**Task item**
Go through the data below. List every line that holds the word "START".

**** Data extract ****

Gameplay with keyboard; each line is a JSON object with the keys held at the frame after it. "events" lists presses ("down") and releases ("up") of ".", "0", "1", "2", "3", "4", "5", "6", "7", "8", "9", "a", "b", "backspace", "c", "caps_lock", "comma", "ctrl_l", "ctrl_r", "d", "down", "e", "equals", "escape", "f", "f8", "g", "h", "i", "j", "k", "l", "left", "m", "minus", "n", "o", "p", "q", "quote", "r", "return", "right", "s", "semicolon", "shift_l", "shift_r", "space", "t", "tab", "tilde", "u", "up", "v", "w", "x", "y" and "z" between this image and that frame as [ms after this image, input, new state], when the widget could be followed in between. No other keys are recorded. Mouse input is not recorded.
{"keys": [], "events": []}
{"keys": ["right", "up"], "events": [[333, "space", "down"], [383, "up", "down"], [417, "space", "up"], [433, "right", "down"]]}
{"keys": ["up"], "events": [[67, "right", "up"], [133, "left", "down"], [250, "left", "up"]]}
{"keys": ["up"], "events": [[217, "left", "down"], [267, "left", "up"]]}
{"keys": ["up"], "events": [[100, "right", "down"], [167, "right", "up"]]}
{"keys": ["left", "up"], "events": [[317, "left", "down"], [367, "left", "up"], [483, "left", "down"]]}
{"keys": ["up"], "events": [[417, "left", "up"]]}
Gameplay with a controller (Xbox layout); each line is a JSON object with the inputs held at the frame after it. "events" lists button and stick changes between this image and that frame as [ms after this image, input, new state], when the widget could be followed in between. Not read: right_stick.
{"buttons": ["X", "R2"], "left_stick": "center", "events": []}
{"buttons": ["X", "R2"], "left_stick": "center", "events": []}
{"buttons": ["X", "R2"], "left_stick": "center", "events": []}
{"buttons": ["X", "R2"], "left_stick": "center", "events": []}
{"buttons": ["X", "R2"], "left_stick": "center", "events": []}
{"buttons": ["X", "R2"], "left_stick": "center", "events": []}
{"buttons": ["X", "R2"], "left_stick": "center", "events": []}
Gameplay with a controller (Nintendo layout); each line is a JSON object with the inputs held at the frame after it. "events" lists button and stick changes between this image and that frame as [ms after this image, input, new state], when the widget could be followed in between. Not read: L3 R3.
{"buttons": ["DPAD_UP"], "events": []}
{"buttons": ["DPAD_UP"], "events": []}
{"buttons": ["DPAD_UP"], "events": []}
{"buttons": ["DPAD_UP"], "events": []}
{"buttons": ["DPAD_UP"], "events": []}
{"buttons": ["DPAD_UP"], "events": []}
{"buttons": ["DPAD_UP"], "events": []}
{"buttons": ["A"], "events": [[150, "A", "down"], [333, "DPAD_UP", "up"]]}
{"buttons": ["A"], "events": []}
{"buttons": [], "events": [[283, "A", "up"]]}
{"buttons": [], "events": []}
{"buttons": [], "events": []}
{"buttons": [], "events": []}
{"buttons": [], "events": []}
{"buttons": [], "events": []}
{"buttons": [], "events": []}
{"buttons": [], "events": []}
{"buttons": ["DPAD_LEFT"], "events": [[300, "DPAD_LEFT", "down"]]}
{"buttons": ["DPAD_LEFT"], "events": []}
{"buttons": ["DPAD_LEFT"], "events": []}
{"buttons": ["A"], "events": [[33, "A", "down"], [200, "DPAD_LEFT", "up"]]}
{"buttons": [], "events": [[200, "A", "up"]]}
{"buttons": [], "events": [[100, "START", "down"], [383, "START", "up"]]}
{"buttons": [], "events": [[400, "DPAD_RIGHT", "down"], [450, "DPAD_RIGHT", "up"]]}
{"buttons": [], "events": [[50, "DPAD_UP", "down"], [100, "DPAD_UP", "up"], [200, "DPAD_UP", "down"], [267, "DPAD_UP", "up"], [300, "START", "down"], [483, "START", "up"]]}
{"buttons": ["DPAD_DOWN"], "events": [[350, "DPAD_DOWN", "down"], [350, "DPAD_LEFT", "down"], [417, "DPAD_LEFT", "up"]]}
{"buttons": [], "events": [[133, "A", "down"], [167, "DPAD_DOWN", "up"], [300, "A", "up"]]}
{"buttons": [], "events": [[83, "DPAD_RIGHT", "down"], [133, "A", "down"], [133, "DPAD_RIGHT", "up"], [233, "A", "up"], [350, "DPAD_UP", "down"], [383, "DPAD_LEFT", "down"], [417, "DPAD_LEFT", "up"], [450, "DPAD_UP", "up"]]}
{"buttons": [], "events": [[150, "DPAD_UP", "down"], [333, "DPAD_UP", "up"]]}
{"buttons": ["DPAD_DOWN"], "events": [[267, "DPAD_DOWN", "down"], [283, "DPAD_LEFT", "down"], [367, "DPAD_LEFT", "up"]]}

****

**Final answer**
{"buttons": [], "events": [[100, "START", "down"], [383, "START", "up"]]}
{"buttons": [], "events": [[50, "DPAD_UP", "down"], [100, "DPAD_UP", "up"], [200, "DPAD_UP", "down"], [267, "DPAD_UP", "up"], [300, "START", "down"], [483, "START", "up"]]}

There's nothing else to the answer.